New York, NY
Fifty-pound flour sacks emptied by the local baker were re-purposed as the formwork for nearly 1,000 gently swollen concrete building units. Each "belly block" is uniquely shaped, forming billowing walls of concrete that thread through a bakery-bar-restaurant, up the stairwell and into the living rooms and bathrooms of residences above. The apparent softness of these voluptuous concrete blocks entices one to caress, but once cured, their firmness is unyielding.
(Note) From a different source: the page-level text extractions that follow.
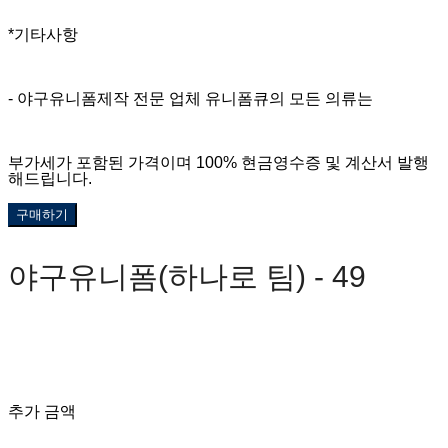
*기타사항
- 야구유니폼제작 전문 업체 유니폼큐의 모든 의류는
부가세가 포함된 가격이며 100% 현금영수증 및 계산서 발행
해드립니다.
구매하기
야구유니폼(하나로 팀) - 49
0원
추가 금액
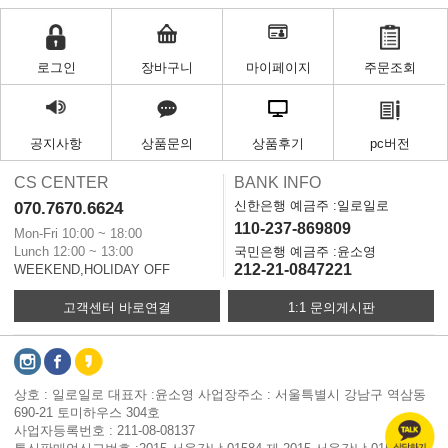
로그인
장바구니
마이페이지
주문조회
공지사항
상품문의
상품후기
pc버전
CS CENTER
BANK INFO
신한은행 예금주 :일로일로
070.7670.6624
110-237-869809
Mon-Fri 10:00 ~ 18:00
Lunch 12:00 ~ 13:00
국민은행 예금주 :윤소영
212-21-0847221
WEEKEND,HOLIDAY OFF
고객센터 바로연결
1:1 문의게시판
상호 : 일로일로 대표자 :윤소영 사업장주소 : 서울특별시 강남구 역삼동
690-21 토미하우스 304호
사업자등록번호 : 211-08-08137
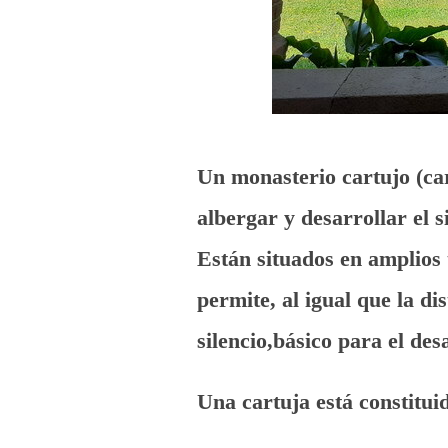
Un monasterio cartujo (car
albergar y desarrollar el 
Están situados en amplios
permite, al igual que la di
silencio,básico para el des
Una cartuja está constitui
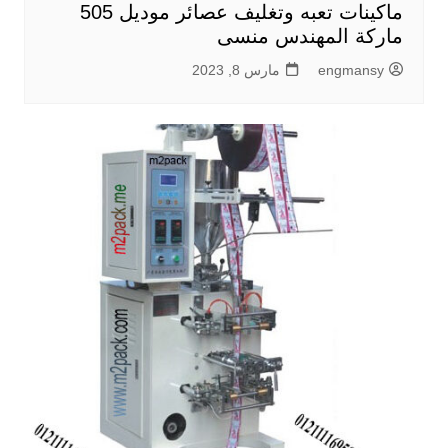
ماكينات تعبه وتغليف عصائر موديل 505
ماركة المهندس منسى
engmansy
مارس 8, 2023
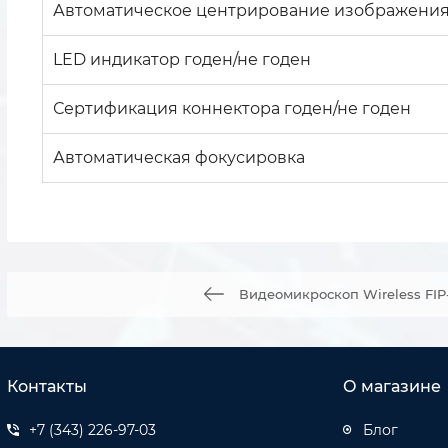
Автоматическое центрирование изображени
LED индикатор годен/не годен
Сертификация коннектора годен/не годен
Автоматическая фокусировка
Видеомикроскоп Wireless FIP
Контакты
О магазине
+7 (343) 226-97-03
Блог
After iterative prototyping trials and refinements, two reusable formworks were built to allow the belly blocks to be pre-fabricated on site in double batches of twenty. The content of each ‘King Arthur’ flour bag is transformed into 96 baguettes, or 125 boules of brioche. Once emptied, the sack takes on a new life, defining the limits of a discrete 7” high x 15” long x 5-7” wide concrete block. The extent of bulge under the fluid material weight is regulated by a series of dowels that limit the volume’s expansion and prevent the pliant formwork from tearing. Voids in each masonry unit reduce weight and facilitate traditional vertical reinforcing as the running courses are laid. Re-casting the typical CMU, these elegantly bloated blocks provide both enclosure and necessary fire separation between commercial, common, and residential territories.
Belly blocks celebrate the viscous materiality of concrete in a nearly zero-waste process, yielding beautiful exposed concrete structure with captivatingly sensual aggregate surfaces.